» **ASSIGNMENT**:
In your copy, reproduce each entry exactly and leave out the pictures.

» **SUPPLIED INFORMATION**:
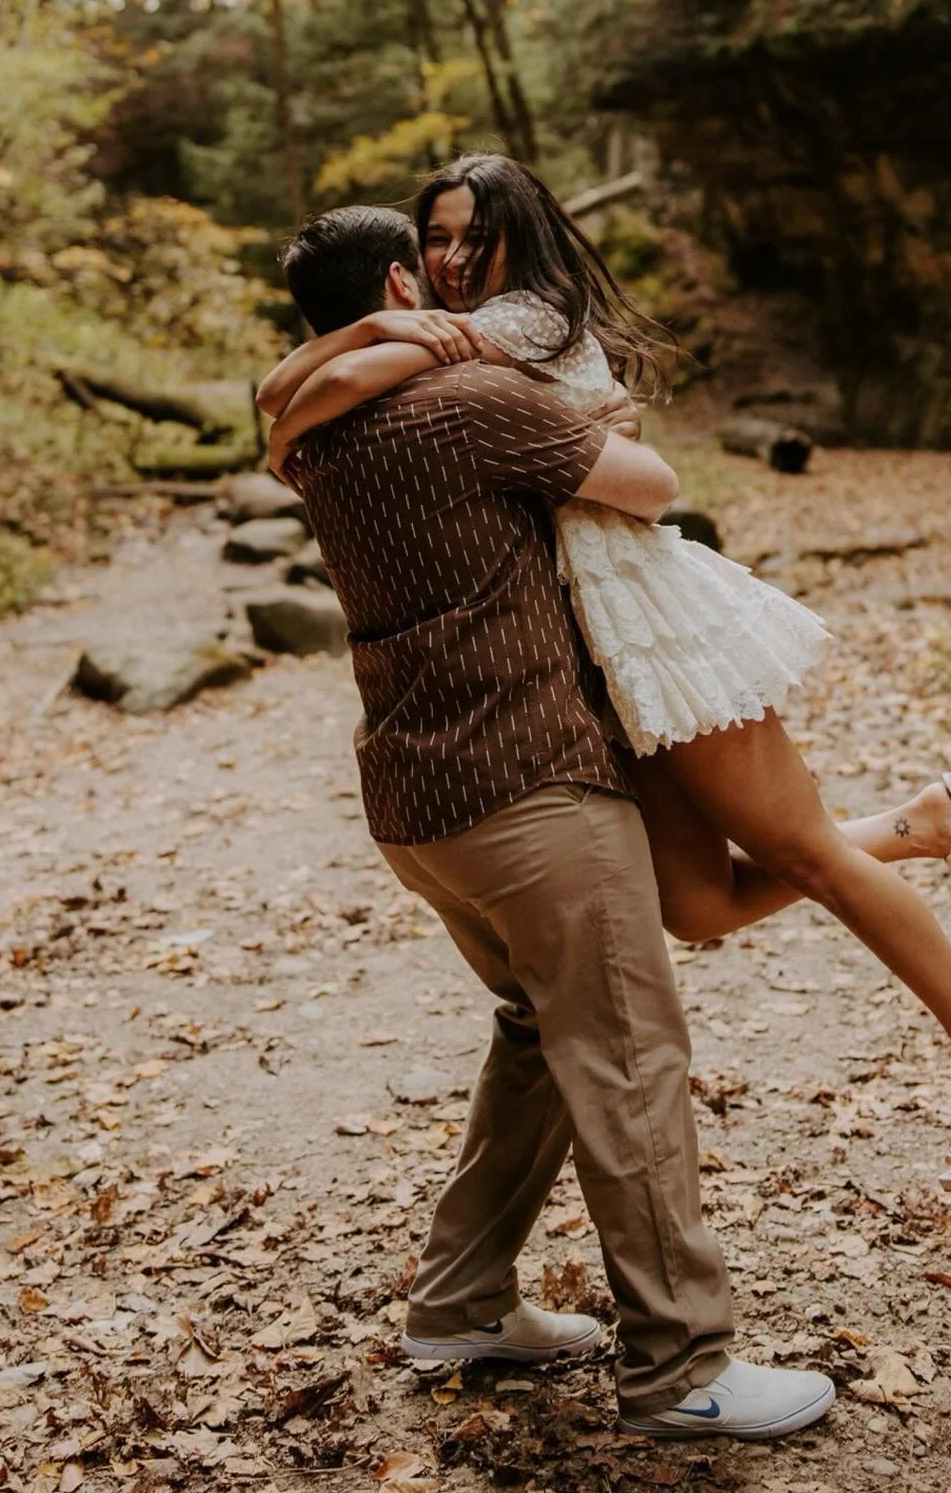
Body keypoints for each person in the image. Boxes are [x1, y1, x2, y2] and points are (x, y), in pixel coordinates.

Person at [259, 159, 951, 1194]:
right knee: (697, 905)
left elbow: (305, 393)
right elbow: (293, 391)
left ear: (520, 239)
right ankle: (924, 823)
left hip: (648, 622)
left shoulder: (519, 321)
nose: (455, 258)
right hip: (587, 650)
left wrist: (315, 400)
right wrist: (373, 334)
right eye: (438, 240)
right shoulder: (443, 336)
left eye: (476, 236)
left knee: (806, 855)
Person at [273, 202, 837, 1440]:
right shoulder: (471, 398)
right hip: (531, 784)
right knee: (628, 1056)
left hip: (417, 807)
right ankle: (682, 1367)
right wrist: (594, 423)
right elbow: (655, 490)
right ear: (399, 284)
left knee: (539, 1032)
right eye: (432, 265)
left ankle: (459, 1303)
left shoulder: (309, 434)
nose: (454, 279)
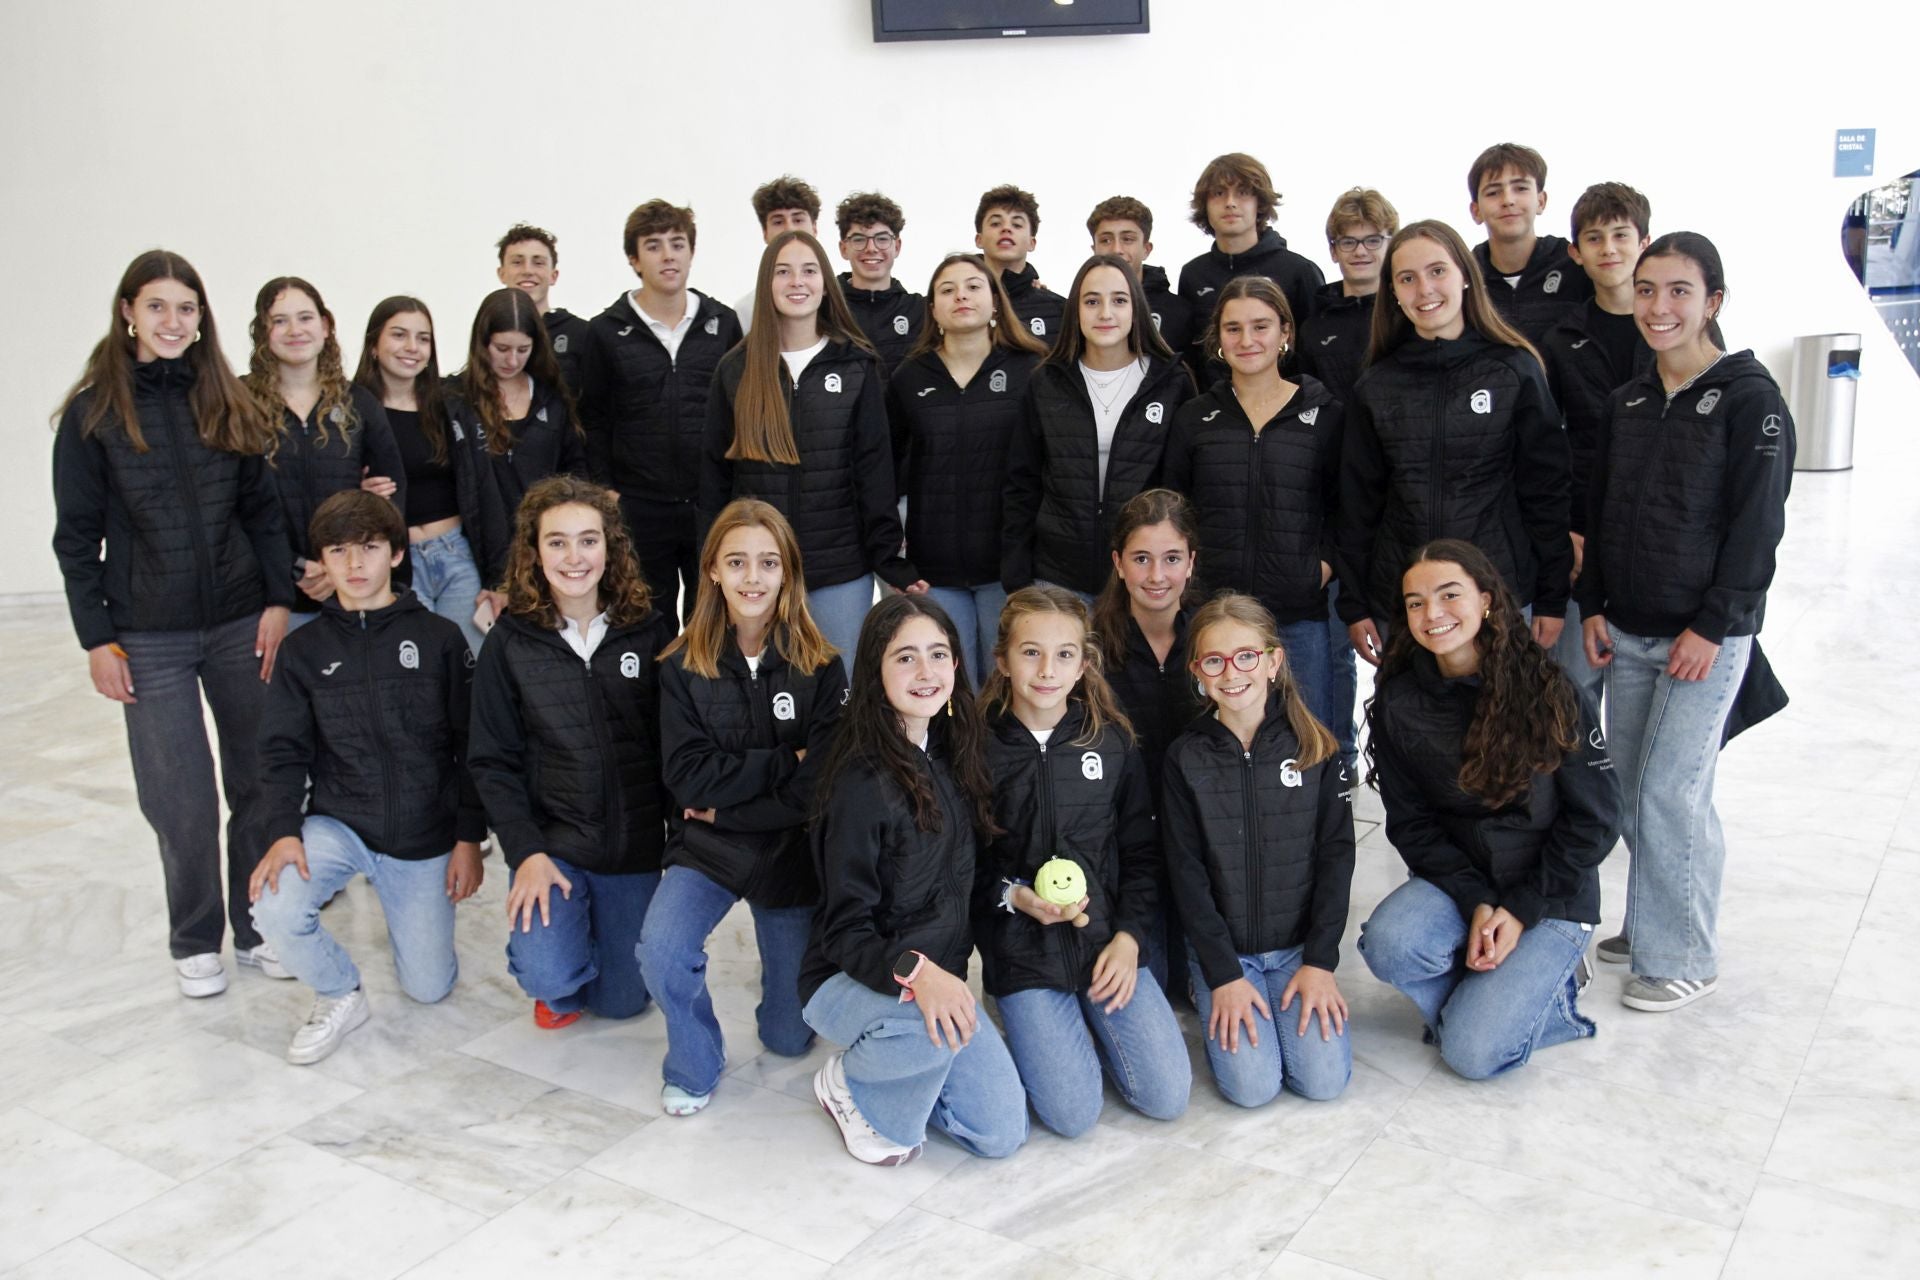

» **ANSWER BELOW**:
Body keypoints for each person in the image. Boxes are [x1, y1, x2, y2] and points are (x, y), in pixel coordinates.

Person at [259, 159, 951, 1194]:
right knee: (697, 905)
left elbow: (305, 393)
right elbow: (293, 391)
left ear: (520, 239)
right ankle: (924, 823)
left hip: (648, 622)
left shoulder: (519, 321)
nose: (455, 258)
right hip: (587, 650)
left wrist: (315, 400)
right wrist: (373, 334)
right eye: (438, 240)
right shoulder: (443, 336)
left eye: (476, 236)
left knee: (806, 855)
Person at [273, 202, 837, 1440]:
right shoulder: (471, 398)
right hip: (531, 784)
right knee: (628, 1056)
left hip: (417, 807)
right ankle: (682, 1367)
right wrist: (594, 423)
right elbow: (655, 490)
right ear: (399, 284)
left knee: (539, 1032)
right eye: (432, 265)
left ankle: (459, 1303)
left shoulder: (309, 434)
nose: (454, 279)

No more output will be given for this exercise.